A brother the other day who is married to one of the sisters who has begun to spend more time working in one of the departments here in Fish said she’s just a different person these days because of working with other brothers and sisters in Jesus’ presence. That’s a redemptive experience in a way that no other experience can be redemptive. So of course, that’s why the answers to all our problems are not the halfway houses, and the drug treatment centers, and even the foster homes but the answer is a loving body of Jesus that will take care of his people.

But number two is, it’s a vital union; vital in the sense of living and alive where Christ is the vitalizing and dominating principle. That brings such a relief to anybody that is a leader in a body of Christ, when all the members begin to look upon Christ as the vitalizing and dominating principle that brings such freedom. That’s why many of us are released into new talents that we never had before, because when we’re outside Jesus, everybody is looking at us and we’re trying to prove that we’re right, and we’re trying to prove ourselves to the world; we won’t risk anything that we think that we may not be able to succeed at so we remain very narrow people.

But when you get into a Christian community that really loves, then all kinds of people are released into all kinds of abilities and that’s one of the freeing experiences, you know, because no longer do you think everybody’s looking at you because Jesus is the vitalizing and dominating principle. And you find that in Galatians 4:19, and then Romans 8:10, and 2 Corinthians 13:5, and Galatians 4:19-20. And you can realize from some of the truths that come out of this that it’s really worthwhile to look up those references because they are good.

◆ Data segment
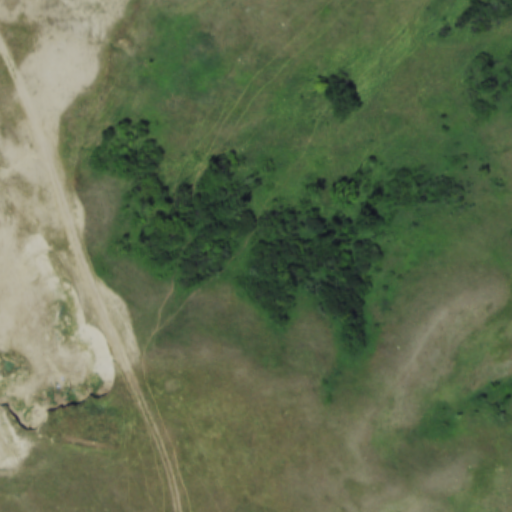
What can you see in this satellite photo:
quarry: (50, 206)
road: (70, 235)
road: (129, 396)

◆ Problem statement
Please decide whether each statement agrees with the sermon passage on union with Christ, answering yes or no and quoting the words of the passage that settle it. 1. The passage names drug treatment centers as the answer to all our problems. 2. It says people outside Jesus stay narrow because they won't risk what they might fail at. 3. It calls looking up the listed Bible references not worth the effort.

◆ Exercise result
1. No: "the answers to all our problems are not the halfway houses, and the drug treatment centers, and even the foster homes but the answer is a loving body of Jesus that will take care of his people."
2. Yes: "we won’t risk anything that we think that we may not be able to succeed at so we remain very narrow people."
3. No: "it’s really worthwhile to look up those references because they are good."